→ Task inputs
○ ○ ○
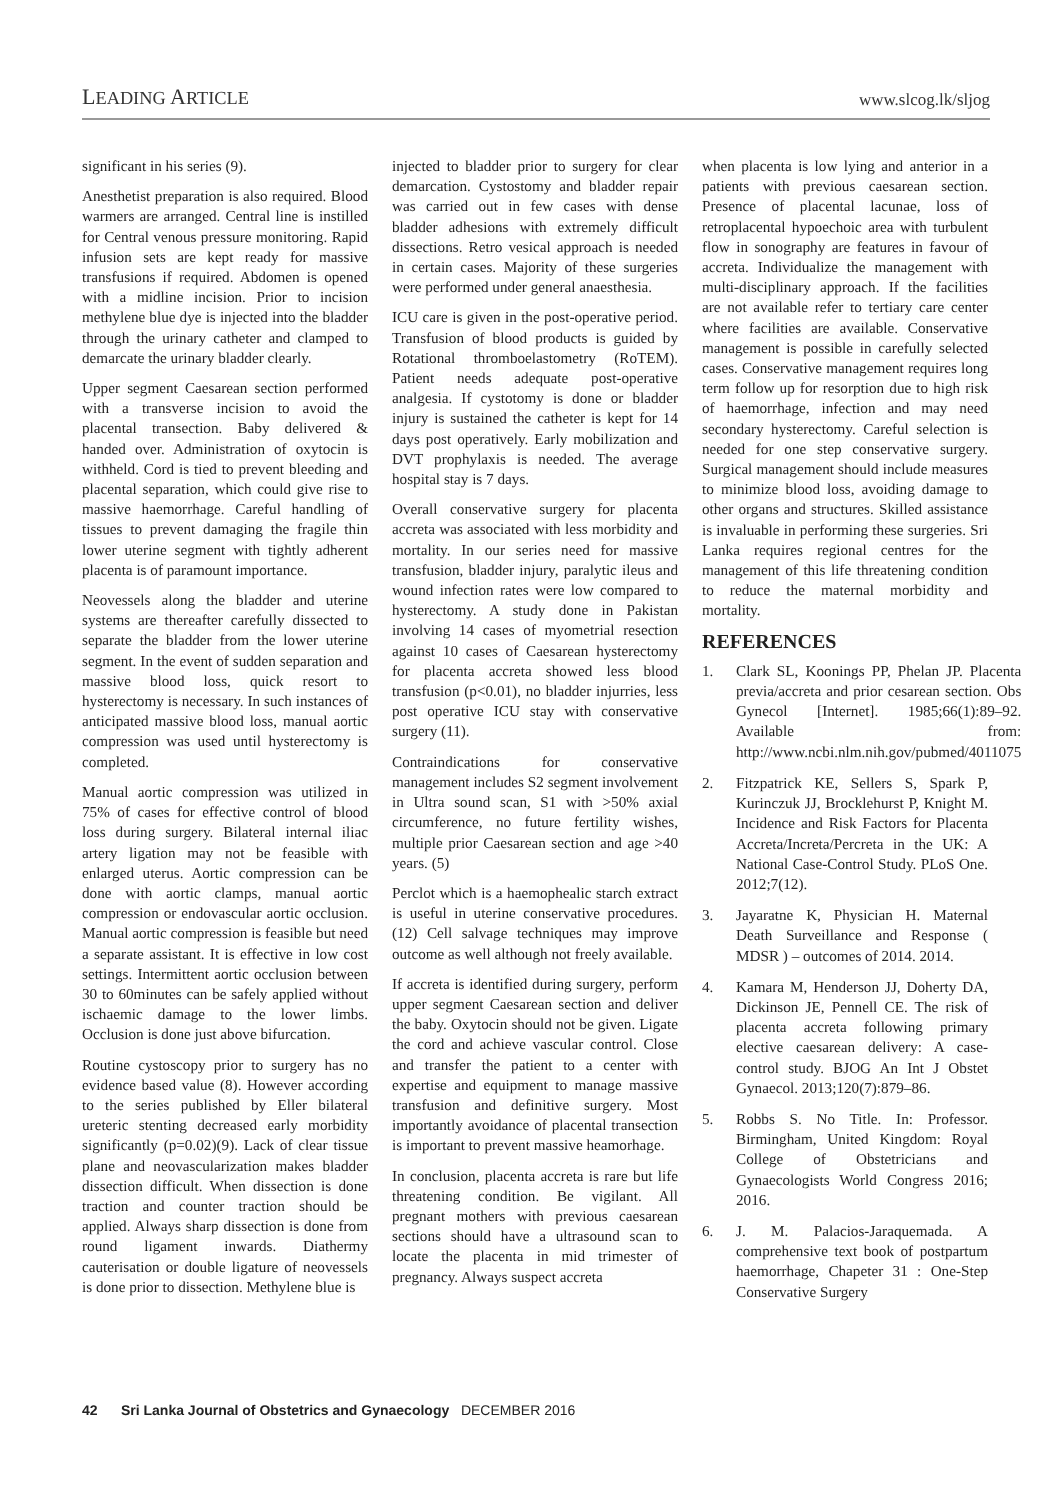LEADING ARTICLE www.slcog.lk/sljog
significant in his series (9).
Anesthetist preparation is also required. Blood warmers are arranged. Central line is instilled for Central venous pressure monitoring. Rapid infusion sets are kept ready for massive transfusions if required. Abdomen is opened with a midline incision. Prior to incision methylene blue dye is injected into the bladder through the urinary catheter and clamped to demarcate the urinary bladder clearly.
Upper segment Caesarean section performed with a transverse incision to avoid the placental transection. Baby delivered & handed over. Administration of oxytocin is withheld. Cord is tied to prevent bleeding and placental separation, which could give rise to massive haemorrhage. Careful handling of tissues to prevent damaging the fragile thin lower uterine segment with tightly adherent placenta is of paramount importance.
Neovessels along the bladder and uterine systems are thereafter carefully dissected to separate the bladder from the lower uterine segment. In the event of sudden separation and massive blood loss, quick resort to hysterectomy is necessary. In such instances of anticipated massive blood loss, manual aortic compression was used until hysterectomy is completed.
Manual aortic compression was utilized in 75% of cases for effective control of blood loss during surgery. Bilateral internal iliac artery ligation may not be feasible with enlarged uterus. Aortic compression can be done with aortic clamps, manual aortic compression or endovascular aortic occlusion. Manual aortic compression is feasible but need a separate assistant. It is effective in low cost settings. Intermittent aortic occlusion between 30 to 60minutes can be safely applied without ischaemic damage to the lower limbs. Occlusion is done just above bifurcation.
Routine cystoscopy prior to surgery has no evidence based value (8). However according to the series published by Eller bilateral ureteric stenting decreased early morbidity significantly (p=0.02)(9). Lack of clear tissue plane and neovascularization makes bladder dissection difficult. When dissection is done traction and counter traction should be applied. Always sharp dissection is done from round ligament inwards. Diathermy cauterisation or double ligature of neovessels is done prior to dissection. Methylene blue is
injected to bladder prior to surgery for clear demarcation. Cystostomy and bladder repair was carried out in few cases with dense bladder adhesions with extremely difficult dissections. Retro vesical approach is needed in certain cases. Majority of these surgeries were performed under general anaesthesia.
ICU care is given in the post-operative period. Transfusion of blood products is guided by Rotational thromboelastometry (RoTEM). Patient needs adequate post-operative analgesia. If cystotomy is done or bladder injury is sustained the catheter is kept for 14 days post operatively. Early mobilization and DVT prophylaxis is needed. The average hospital stay is 7 days.
Overall conservative surgery for placenta accreta was associated with less morbidity and mortality. In our series need for massive transfusion, bladder injury, paralytic ileus and wound infection rates were low compared to hysterectomy. A study done in Pakistan involving 14 cases of myometrial resection against 10 cases of Caesarean hysterectomy for placenta accreta showed less blood transfusion (p<0.01), no bladder injurries, less post operative ICU stay with conservative surgery (11).
Contraindications for conservative management includes S2 segment involvement in Ultra sound scan, S1 with >50% axial circumference, no future fertility wishes, multiple prior Caesarean section and age >40 years. (5)
Perclot which is a haemophealic starch extract is useful in uterine conservative procedures. (12) Cell salvage techniques may improve outcome as well although not freely available.
If accreta is identified during surgery, perform upper segment Caesarean section and deliver the baby. Oxytocin should not be given. Ligate the cord and achieve vascular control. Close and transfer the patient to a center with expertise and equipment to manage massive transfusion and definitive surgery. Most importantly avoidance of placental transection is important to prevent massive heamorhage.
In conclusion, placenta accreta is rare but life threatening condition. Be vigilant. All pregnant mothers with previous caesarean sections should have a ultrasound scan to locate the placenta in mid trimester of pregnancy. Always suspect accreta
when placenta is low lying and anterior in a patients with previous caesarean section. Presence of placental lacunae, loss of retroplacental hypoechoic area with turbulent flow in sonography are features in favour of accreta. Individualize the management with multi-disciplinary approach. If the facilities are not available refer to tertiary care center where facilities are available. Conservative management is possible in carefully selected cases. Conservative management requires long term follow up for resorption due to high risk of haemorrhage, infection and may need secondary hysterectomy. Careful selection is needed for one step conservative surgery. Surgical management should include measures to minimize blood loss, avoiding damage to other organs and structures. Skilled assistance is invaluable in performing these surgeries. Sri Lanka requires regional centres for the management of this life threatening condition to reduce the maternal morbidity and mortality.
REFERENCES
1. Clark SL, Koonings PP, Phelan JP. Placenta previa/accreta and prior cesarean section. Obs Gynecol [Internet]. 1985;66(1):89–92. Available from: http://www.ncbi.nlm.nih.gov/pubmed/4011075
2. Fitzpatrick KE, Sellers S, Spark P, Kurinczuk JJ, Brocklehurst P, Knight M. Incidence and Risk Factors for Placenta Accreta/Increta/Percreta in the UK: A National Case-Control Study. PLoS One. 2012;7(12).
3. Jayaratne K, Physician H. Maternal Death Surveillance and Response ( MDSR ) – outcomes of 2014. 2014.
4. Kamara M, Henderson JJ, Doherty DA, Dickinson JE, Pennell CE. The risk of placenta accreta following primary elective caesarean delivery: A case-control study. BJOG An Int J Obstet Gynaecol. 2013;120(7):879–86.
5. Robbs S. No Title. In: Professor. Birmingham, United Kingdom: Royal College of Obstetricians and Gynaecologists World Congress 2016; 2016.
6. J. M. Palacios-Jaraquemada. A comprehensive text book of postpartum haemorrhage, Chapeter 31 : One-Step Conservative Surgery
42 Sri Lanka Journal of Obstetrics and Gynaecology DECEMBER 2016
○ ○ ○
→ What the exercise asks
Your answer should be the lines above from the one containing "ICU care is" through the one containing "Overall conservative surgery", copied exactly and with both ends kept.

→ Solution below
ICU care is given in the post-operative period. Transfusion of blood products is guided by Rotational thromboelastometry (RoTEM). Patient needs adequate post-operative analgesia. If cystotomy is done or bladder injury is sustained the catheter is kept for 14 days post operatively. Early mobilization and DVT prophylaxis is needed. The average hospital stay is 7 days.
Overall conservative surgery for placenta accreta was associated with less morbidity and mortality. In our series need for massive transfusion, bladder injury, paralytic ileus and wound infection rates were low compared to hysterectomy. A study done in Pakistan involving 14 cases of myometrial resection against 10 cases of Caesarean hysterectomy for placenta accreta showed less blood transfusion (p<0.01), no bladder injurries, less post operative ICU stay with conservative surgery (11).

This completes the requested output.